Scottish Greens: gender reforms legal challenge was potential deal-breaker

Scottish Greens’ Maggie Chapman
Scottish Greens’ Maggie Chapman said she was very pleased Humza Yousaf had decided to challenge the UK governments veto on proposed changes to gender recognition laws in Scotland. Photograph: Jane Barlow/PA

The Scottish Greens have indicated they would have walked away from their governing partnership with the SNP if the first minister, Humza Yousaf, had not challenged the UK government’s veto on Holyrood’s plan to change gender recognition laws in Scotland.

However, the Scottish Conservatives have accused the new SNP leader of “making the same mistakes as Nicola Sturgeon”.

Asked directly on BBC Radio Scotland’s Good Morning Scotland programme whether her colleagues would have walked away from government if the Scottish National party had failed to mount a legal challenge, the Scottish Greens’ equalities spokesperson, Maggie Chapman, said: “It was very, very clear that this was a key principle for us as part of the Bute House agreement, and I’m very pleased that Humza Yousaf has taken the decision to challenge this in court.”

Chapman insisted it was not an option to renegotiate sections of the bill – which simplifies the process by which a transgender person can acquire a gender recognition certificate. Critics have raised particular concerns around a lack of safeguarding and the lowering of the age of application to 16.

Chapman said: “It was made quite clear in the very few conversations we’ve had with the UK government and others since the passage of this legislation that actually no amendments would have satisfied the UK government.”

The Scottish Conservatives’ equalities spokesperson, Rachael Hamilton, said on the same programme there had been “plenty of opportunity” for the Scottish government to answer concerns raised by the UK government and the Equality and Human Rights Commission during the passage of the bill.

“We knew all along that the Scottish government were not interested in listening to concerns about the safety and impact on women and girls.
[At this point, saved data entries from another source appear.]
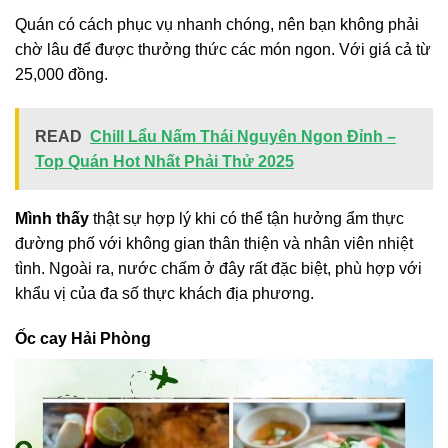
Quán có cách phục vụ nhanh chóng, nên bạn không phải
chờ lâu để được thưởng thức các món ngon. Với giá cả từ
25,000 đồng.
READ
Chill Lẩu Nấm Thái Nguyên Ngon Đỉnh –
Top Quán Hot Nhất Phải Thử 2025
Mình thấy
thật sự hợp lý khi có thể tận hưởng ẩm thực
đường phố với không gian thân thiện và nhân viên nhiệt
tình. Ngoài ra, nước chấm ở đây rất đặc biệt, phù hợp với
khẩu vị của đa số thực khách địa phương.
Ốc cay Hải Phòng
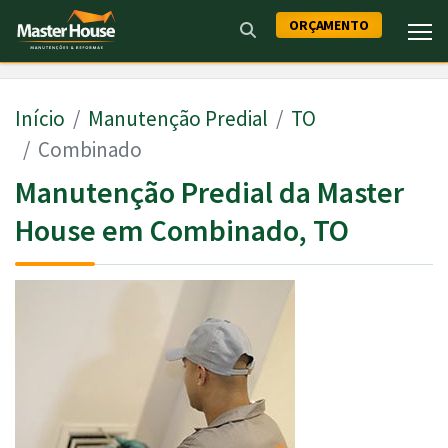
ORÇAMENTO
Início
Manutenção Predial
TO
Combinado
Manutenção Predial da Master
House em Combinado, TO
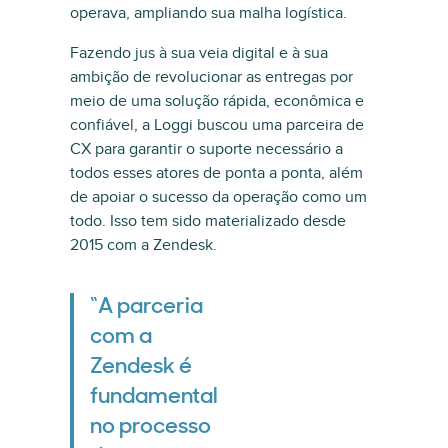
operava, ampliando sua malha logística.
Fazendo jus à sua veia digital e à sua
ambição de revolucionar as entregas por
meio de uma solução rápida, econômica e
confiável, a Loggi buscou uma parceira de
CX para garantir o suporte necessário a
todos esses atores de ponta a ponta, além
de apoiar o sucesso da operação como um
todo. Isso tem sido materializado desde
2015 com a Zendesk.
“A parceria
com a
Zendesk é
fundamental
no processo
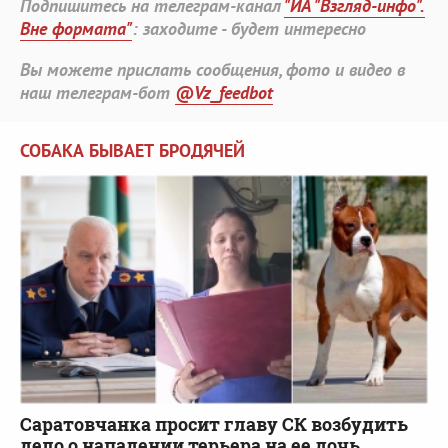
Подпишитесь на телеграм-канал
"ИА "Взгляд-инфо".
Вне формата"
: заходите - будет интересно
Вы можете прислать сообщения, фото и видео в
наш телеграм-бот
@Vz_feedbot
СОБАКА БЫВАЕТ БРОДЯЧЕЙ
Саратовчанка просит главу СК возбудить
дело о нападении терьера на ее дочь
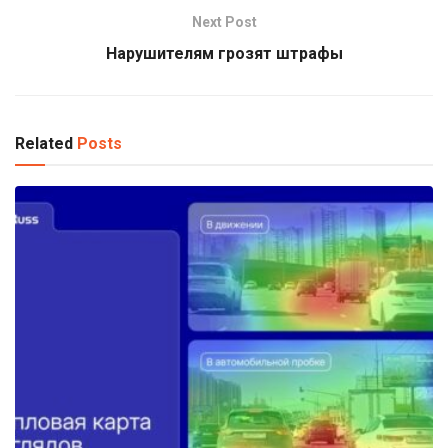
Next Post
Нарушителям грозят штрафы
Related
Posts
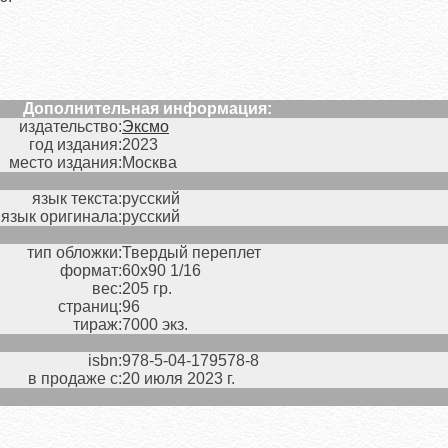
Дополнительная информация:
издательство:
Эксмо
год издания:
2023
место издания:
Москва
язык текста:
русский
язык оригинала:
русский
тип обложки:
Твердый переплет
формат:
60х90 1/16
вес:
205 гр.
страниц:
96
тираж:
7000 экз.
isbn:
978-5-04-179578-8
в продаже с:
20 июля 2023 г.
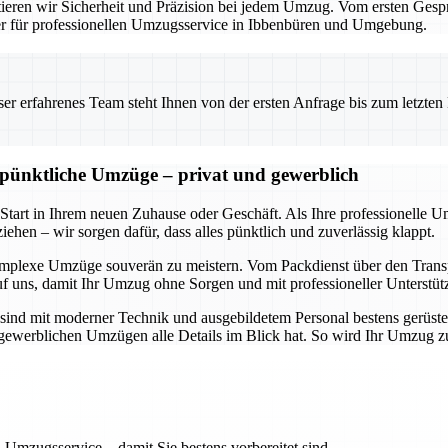
eren wir Sicherheit und Präzision bei jedem Umzug. Vom ersten Gesprä
ner für professionellen Umzugsservice in Ibbenbüren und Umgebung.
 erfahrenes Team steht Ihnen von der ersten Anfrage bis zum letzten Ka
d pünktliche Umzüge – privat und gewerblich
 Start in Ihrem neuen Zuhause oder Geschäft. Als Ihre professionelle 
ehen – wir sorgen dafür, dass alles pünktlich und zuverlässig klappt.
omplexe Umzüge souverän zu meistern. Vom Packdienst über den Transpo
uf uns, damit Ihr Umzug ohne Sorgen und mit professioneller Unterstüt
sind mit moderner Technik und ausgebildetem Personal bestens gerüste
ch gewerblichen Umzügen alle Details im Blick hat. So wird Ihr Umzug 
 Umzugsservice – damit Sie bestens vorbereitet sind.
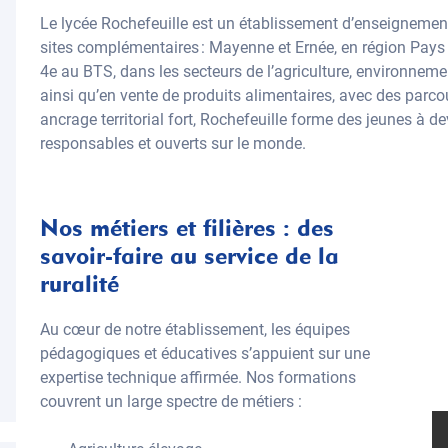
Le lycée Rochefeuille est un établissement d’enseignement
sites complémentaires : Mayenne et Ernée, en région Pays de
4e au BTS, dans les secteurs de l’agriculture, environnemen
ainsi qu’en vente de produits alimentaires, avec des parcou
ancrage territorial fort, Rochefeuille forme des jeunes à 
responsables et ouverts sur le monde.
Nos métiers et filières : des
savoir-faire au service de la
ruralité
Au cœur de notre établissement, les équipes
pédagogiques et éducatives s’appuient sur une
expertise technique affirmée. Nos formations
couvrent un large spectre de métiers :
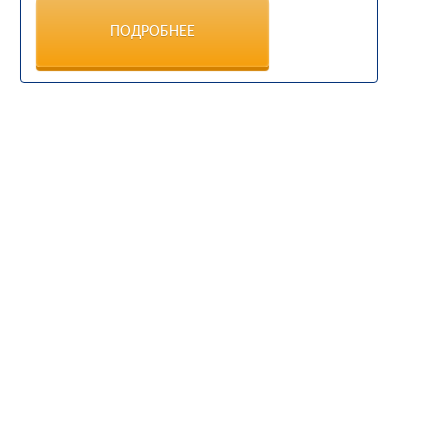
ПОДРОБНЕЕ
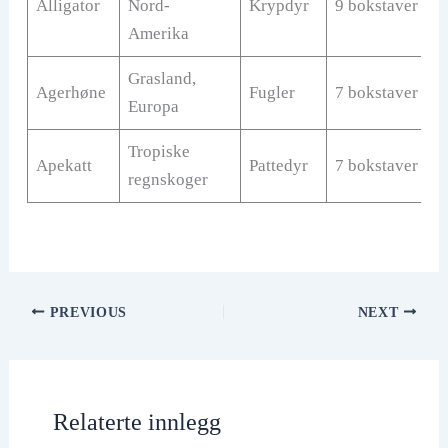
Alligator
Nord-
Krypdyr
9 bokstaver
Amerika
Grasland,
Agerhøne
Fugler
7 bokstaver
Europa
Tropiske
Apekatt
Pattedyr
7 bokstaver
regnskoger
PREVIOUS
NEXT
Relaterte innlegg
Nicola Sturgeon said all along that women’s concerns were not valid, and now Humza Yousaf is making the same mistakes as Nicola Sturgeon.”

She rebutted the framing by Scottish ministers of the veto as an attack on Scottish democracy, saying the use of section 35 under the 1998 Scotland Act was “part of the devolution settlement”.

The former supreme court judge Lord Sumption said the Scottish government’s position was “very difficult”, after it launched a judicial review of the veto on Wednesday. But he said the use of a section 35 order to bar the bill from going for royal assent was unlikely to set a precedent because the issue of gender reassignment was a “one-off”.

Sumption said the Scottish government’s case was “arguable but weak”, adding he would not go as far as his former supreme court colleague Lord Hope, who has described it as “hopeless and a waste of public money”.

“Section 35 empowers the UK government to stop a Scottish bill becoming law if it modifies the law relating to a matter reserved to Westminster in a way that adversely affects how the law works,” Sumption said.

“The result will be that some UK citizens, if this bill comes into force, will have a different legal gender in different parts of the UK. That poses really quite serious legal and practical problems for employers and for public authorities operating the equalities legislation on a UK-wide basis. For example, they’ll have to discriminate between trans people in Scotland and the rest of the UK on matters like equal pay, gender discrimination, benefits, pensions, all of these things which are subject to UK-wide statutory regimes.”

He said the Scottish government would have to argue that gender recognition was nothing to do with equal opportunities.

“What they’ll say is equal opportunities is about discrimination. Whereas gender recognition is about defining a person’s legal status. And they’ll point out that the Scottish bill actually has a clause saying that nothing in it is to be treated as modifying the UK-wide Equality Act of 2010. Now, whatever the bill might say about that, its effects clearly do introduce serious problems,” he said.